## BRANO

------------------------------------------------

Tuttocuoio-Pistoiese 0-0
Tuttocuoio
e Pistoiese, proprio come all'andata, chiudono senza reti il loro scontro: è un risultato che sta decisamente stretto ai neroverdi, mentre gli arancioni di Alvini (il quale affronta da avversario la squadra che lui stesso ha condotto nei professionisti) può dire di aver schivato un pericolo. Proprio così, perchè a due minuti dalla fine i padroni di casa possono battere un calcio di rigore, ma Shekiladze colpisce incredibilmente il palo: la formazione di Lucarelli getta quindi alle ortiche una possibile vittoria che avrebbe dato una grossa spinta morale verso la salvezza. Per il resto succede poco, non ci sono altre occasioni da rete importanti.

Domenica 6 marzo Savona-Ancona 1-2
Quante emozioni al Bacigalupo: Savona e Ancona, in campo con ventiquattro ore di ritardo dopo il rinvio deciso sabato, se le suonano di santa ragione ma alla fine sono i dorici ad avere la meglio. Grazie a questo 2-1, la truppa biancorossa tiene il passo della Maceratese e resta in zona playoff: si tratta però di un successo fortunato, perchè nel finale i liguri, che restano in ultima posizione, sprecano un calcio di rigore con Palumbo (Lori eccezionale). Ancona in vantaggio con Cognigni, poi Dell'Agnello pareggia (dopo che Vannucci aveva preso un palo) ma è di nuovo Cognigni a segnare la rete da tre punti.

------------------------------------------------

## ISTRUZIONI
Trascrivi dal brano sulle partite di calcio il passo che comincia con "Tuttocuoio-Pistoiese 0-0" e finisce con "da rete importanti.".

## DATI MOSTRATI
------------------------------------------------

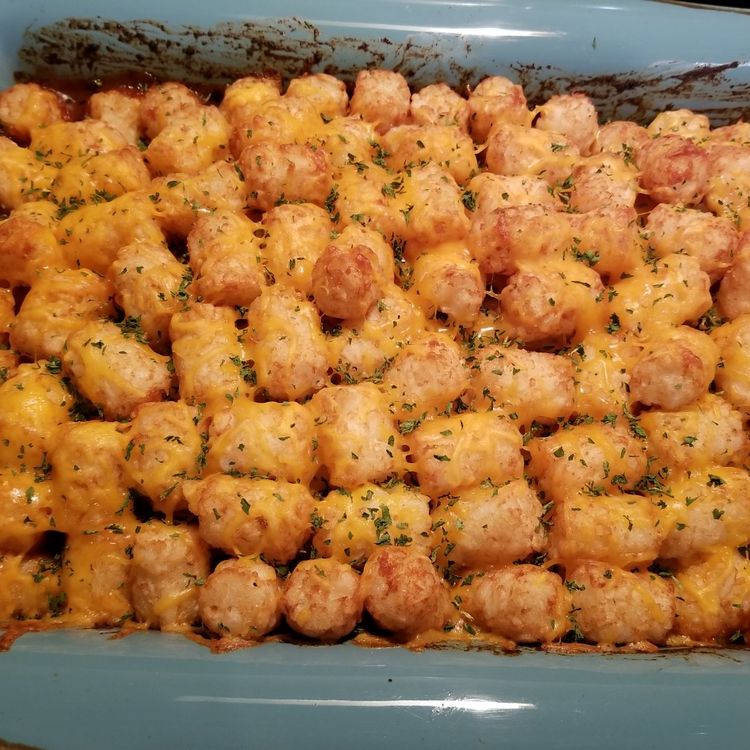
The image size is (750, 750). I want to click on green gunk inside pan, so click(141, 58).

------------------------------------------------

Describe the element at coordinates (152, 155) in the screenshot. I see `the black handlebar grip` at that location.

------------------------------------------------

## SOLUZIONE
Tuttocuoio-Pistoiese 0-0
Tuttocuoio
e Pistoiese, proprio come all'andata, chiudono senza reti il loro scontro: è un risultato che sta decisamente stretto ai neroverdi, mentre gli arancioni di Alvini (il quale affronta da avversario la squadra che lui stesso ha condotto nei professionisti) può dire di aver schivato un pericolo. Proprio così, perchè a due minuti dalla fine i padroni di casa possono battere un calcio di rigore, ma Shekiladze colpisce incredibilmente il palo: la formazione di Lucarelli getta quindi alle ortiche una possibile vittoria che avrebbe dato una grossa spinta morale verso la salvezza. Per il resto succede poco, non ci sono altre occasioni da rete importanti.